Doug graduated from Aber in 2005 with a PhD in Environmental Policy Analysis. He is a Senior Vice President with Sonoma Technology, an air quality and climate change consulting firm in California (link:, and an Affiliate Professor in the University of Washington Masters Program in Sustainable Transportation (link:

What do you remember most about your time at Aber?

I received tremendous support and encouragement from my advisor, Professor Peter Wathern, who was a wonderful mentor and colleague and a great cook and storyteller. As a bonus, Peter and his wife Julie proved to be delightful hiking companions as together we explored the wilderness both in Wales and northern California.

What are you doing now career-wise and how has your Aberystwyth degree helped?

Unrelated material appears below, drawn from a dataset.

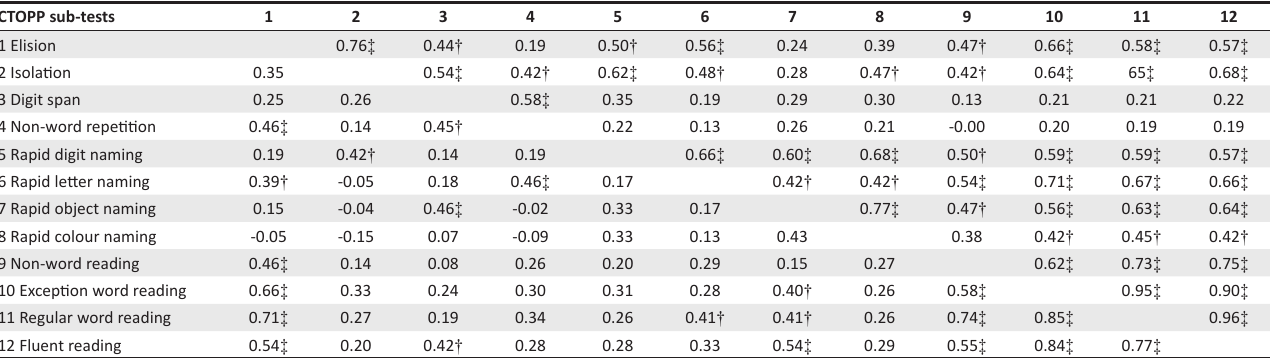
TABLE 2: Pearson’s correlations between phonological and reading measures for girls and boys. CTOPP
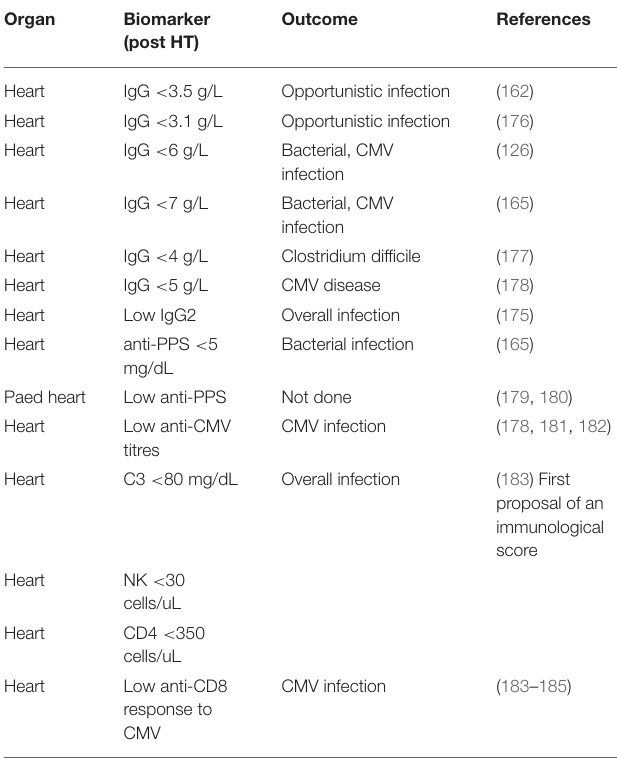
TABLE 2 | Biomarkers used following heart transplantation.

I have had a remarkably enjoyable and productive environmental career as a manager for the U.S. Environmental Protection Agency, a consultant to industry and government agencies, and a professor in academia. My Aberystwyth degree has proved pivotal to this success. It enabled me to develop long-term teaching positions at the University of Hawaii and the University of Washington; facilitated my leading numerous research programs over the years; and enabled me to take on leadership roles in my field. For example, under the U.S. National Academies of Sciences, Engineering and Medicine, I chaired the Transportation Research Board’s Air Quality and Greenhouse Gas Mitigation Committee, an appointment certainly aided by my Aber PhD. Today, I am increasingly focused on teaching and mentoring the next generation of leaders, and on supporting efforts to address climate change, especially through electrification of the vehicle fleet. For example, in 2023, together with other colleagues, I published a study documenting how electric vehicle use can address inequities in air pollution exposure (link:

What advice would you have for a student doing your course now?

As I reflect on my educational and professional experiences, two things stand out. First: forge long-lasting relationships. Take time to get to know your fellow students, professors, and others in your academic community. Also, be sure to nurture those relationships over time. Life is ultimately about our connections with others, a point driven home dramatically by the isolation felt worldwide as we all muddled our way through the global pandemic. Second: pursue your interests. Take the long view – decades, not months – and realize that throughout life’s ups and downs, if you work on topics that have deep personal meaning for you, those interests will sustain you over time, making your career and life more satisfying. As you gain experience, it is entirely reasonable to expect your interests to change over time. We are continually evolving as people, after all. Remember though, that if you spend time on topics you care about, with people you like and respect, your journey will be more rewarding and fun.